Popatia Rizwana, Haver Kenan, Casey Alicia
Division of Pulmonary Medicine, Boston Children's Hospital , Boston, Massachusetts.
Pediatr Allergy Immunol Pulmonol. 2014 Jun 1;27(2):51-59. doi: 10.1089/ped.2013.0314.
Primary ciliary dyskinesia (PCD) is a genetic condition affecting approximately 1 in 15,000-20,000 individuals, and the majority of cases exhibit an autosomal recessive inheritance pattern. However, genetic heterogenicity is seen in PCD and reflects the complexity of ciliary structure and biogenesis. There have been many recent advances in the diagnosis and management of PCD in the last few years, including advanced genetic sequencing, nasal nitric oxide assay, and ciliary motility tests. This article focuses on the ultrastructure and pathophysiology of ciliary dyskinesias, along with a review of clinical features, screening, and diagnostic tests. It also reflects upon the diagnostic challenge caused by the diverse clinical presentation, which will be of great value to pediatricians for considering PCD in their differential list, henceforth leading to early recognition and management, along with awareness of the recent advances in the field of genetics and other techniques for diagnosis of this condition.

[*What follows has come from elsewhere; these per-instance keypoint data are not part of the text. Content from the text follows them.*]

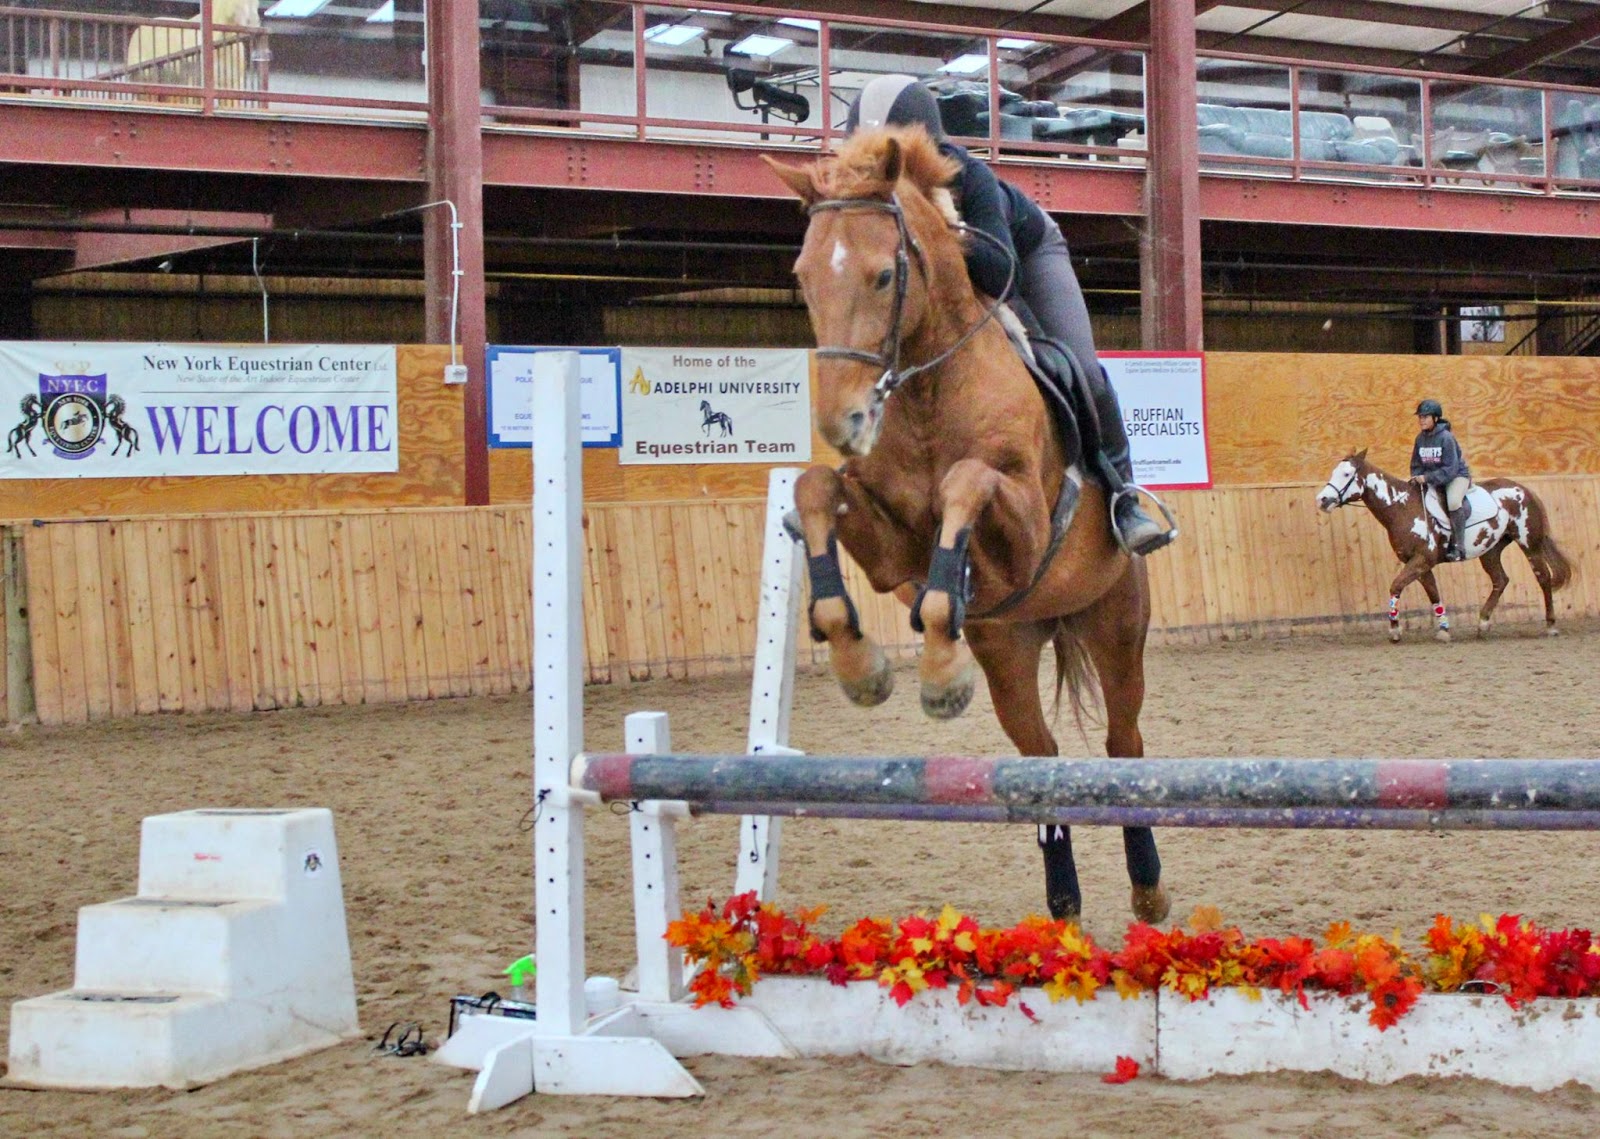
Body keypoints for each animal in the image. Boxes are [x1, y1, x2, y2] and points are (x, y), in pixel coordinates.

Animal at [768, 128, 1171, 927]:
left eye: (884, 275)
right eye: (803, 277)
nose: (843, 422)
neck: (925, 390)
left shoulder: (1026, 529)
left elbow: (967, 482)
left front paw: (935, 652)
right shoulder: (892, 551)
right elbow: (819, 488)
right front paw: (861, 661)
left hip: (1113, 621)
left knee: (1123, 741)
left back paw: (1147, 885)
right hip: (1009, 649)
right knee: (1041, 755)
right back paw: (1063, 901)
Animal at [1312, 444, 1574, 639]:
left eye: (1346, 474)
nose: (1322, 500)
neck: (1402, 507)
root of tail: (1524, 489)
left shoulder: (1421, 560)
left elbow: (1395, 586)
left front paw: (1394, 629)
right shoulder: (1420, 563)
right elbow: (1433, 594)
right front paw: (1444, 629)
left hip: (1530, 545)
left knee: (1543, 578)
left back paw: (1551, 625)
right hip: (1491, 550)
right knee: (1500, 580)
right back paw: (1482, 624)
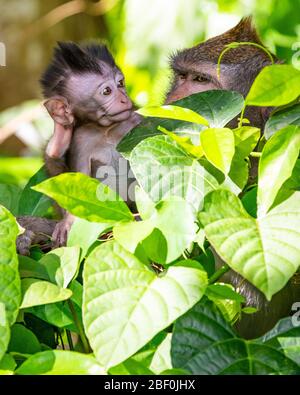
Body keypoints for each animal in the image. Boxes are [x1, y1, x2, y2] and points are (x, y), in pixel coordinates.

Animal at [40, 43, 141, 248]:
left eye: (120, 83)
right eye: (107, 91)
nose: (124, 99)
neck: (106, 129)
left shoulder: (138, 121)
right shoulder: (81, 140)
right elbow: (79, 182)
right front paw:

原发性纤毛运动障碍(PCD)是一种遗传性疾病,每15000至20000人中约有1人受其影响,大多数病例呈现常染色体隐性遗传模式。然而,PCD存在基因异质性,这反映了纤毛结构和生物发生的复杂性。在过去几年中,PCD的诊断和管理有了许多新进展,包括先进的基因测序、鼻一氧化氮检测和纤毛运动测试。本文重点关注纤毛运动障碍的超微结构和病理生理学,同时回顾其临床特征、筛查和诊断测试。文章还反思了因临床表现多样所带来的诊断挑战,这对于儿科医生在鉴别诊断中考虑PCD具有重要价值,从而实现早期识别和管理,并了解该疾病在遗传学领域及其他诊断技术方面的最新进展。